GitHub Pages are free websites hosted directly from a GitHub repository. With a free GitHub account, a GitHub repo must be public to create a GitHub page with that repo. When you create a GitHub page, you associate it with a specific branch of your repo. GitHub Pages will look for an index.html, index.md, or README.md file as the entry file for your site.

Exercise 7
  1. Go to your GitHub repository and select “Settings” on the top right.
  2. Under the “Code and Automations” menu on the left side, select “Pages”.
  3. Under “Build and Deployment” and “Branch”, use the drop down menu to change the branch to “main”. This will trigger the deployment of your GitHub page from the “main” branch of your repository. It will take a bit of time for your GitHub page to be ready.
  4. Refresh the page, and when you see a box that says “your site is live” at the top of your page, click the link to go to your website!

8.8 Collaboration Using Git + GitHub (with branching)

Our workflow so far has involved only one person, but the true power of GitHub comes through collaboration!

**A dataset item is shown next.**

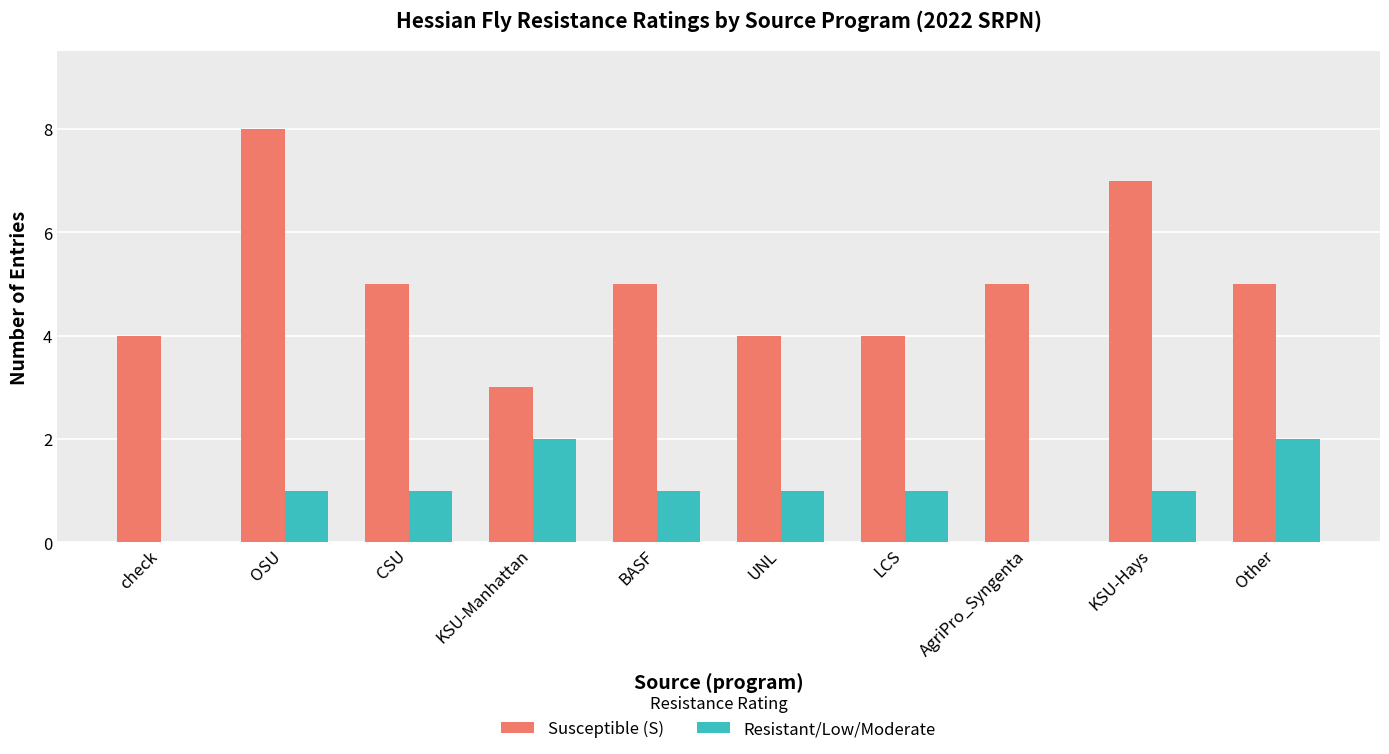

Reading left to right, transcribe all the data shown in this chart.

Susceptible (S): check=4	OSU=8	CSU=5	KSU-Manhattan=3	BASF=5	UNL=4	LCS=4	AgriPro_Syngenta=5	KSU-Hays=7	Other=5
Resistant/Low/Moderate: check=0	OSU=1	CSU=1	KSU-Manhattan=2	BASF=1	UNL=1	LCS=1	AgriPro_Syngenta=0	KSU-Hays=1	Other=2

There are two main models for collaborating with GitHub.

  1. Shared repository with branching
  2. Fork and pull

We have almost exclusively seen approach one used by collaborative teams. Approach two is more common when a repository has been publicized, and someone external to the work wants to propose changes while lacking the ability to “write” (or push) to that repository. Approach one is covered in more detail in the next chapter.

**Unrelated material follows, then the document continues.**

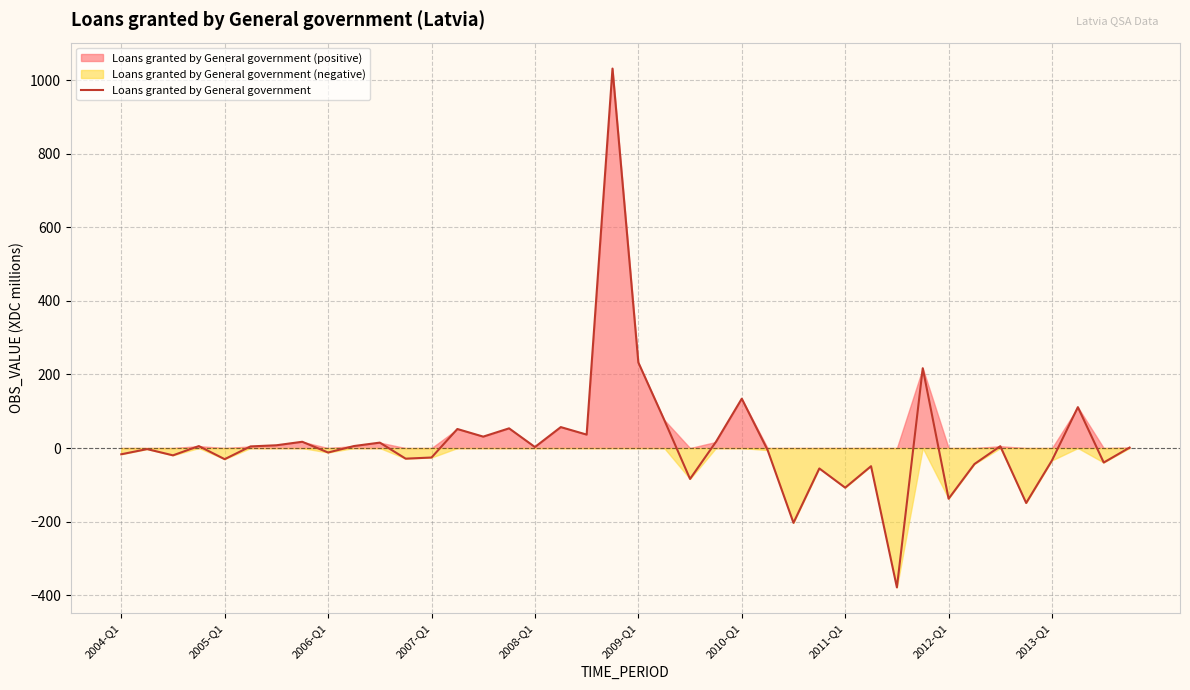

What is the average value?

17.3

A Common Branching Workflow

To add a collaborator to your repository, under Settings select “Collaborators” under the Access menu on the left. Select the “Add people” button and add your collaborators by entering their GitHub user name.

8.9 Conclusion

Git is a distributed version-control system. It is used for tracking changes in the code. GitHub is an online hosting service for version control using git. Key workhorse commands are git status, git add, git commit -m <message> git push and git diff. GitHub is also great because it will host websites using GitHub Pages.

8.9.1 Git is Confusing

We promise that it’s worth it.

8.9.2 Resources

8.10 Personal Access Tokens for Authentication

  1. Starting on your GitHub account navigate through the following:
    1. Click your icon in the far right
    2. Select Settings at the bottom of the drop down menu
    3. Select Developer Settings on the bottom left
    4. Select Personal access tokens on the bottom left
    5. Select Generate new token
  2. Set up your Personal Access Token (PAT)
    1. Add a note describing the use of your token. This is useful if you intend to generate multiple tokens for different uses.
    2. Select “No expiration”. You may want tokens to expire if that access sensitive resources.
    3. Select scopes. You must select at least the “repo” scope. You may want to add other scopes but they are not required for this course.
  3. Click Generate token
  4. This is your only chance to view the token. Copy and paste the token and store it somewhere safe. If you lose the token, you can always generate a new token.
  5. Git will prompt you for your GitHub username and password sometimes while cloning repositories or pushing to private repositories. Use your GitHub username when prompted for username. Use your generated PAT when prompted for password.

8.11 Initialize a Repo Locally and Add to GitHub

This only needs to happen once per repository

  1. Initialize a local repository with git init as outlined above.
  2. On GitHub, click the plus sign in the top, right corner and select New Repository.
  3. Create a repository with the same name as your directory.
  4. Copy the code under …or push an existing repository from the command line and submit it in the command line that is already open.

  1. Github refuses to store files larger than 100 MiB. This poses a challenge to writing reproducible code. However, many data sources can be downloaded directly from the web or via APIs, allowing code to be reproducible without relying on storing large data sets on Github. Materials later in this book discuss scaping data from the web and using APIs.↩︎

  2. The -m stands for message. Writing a brief commit message like “fixes bug in data cleaning script” can help collaborators (including your future self) understand the purpose of your commits.↩︎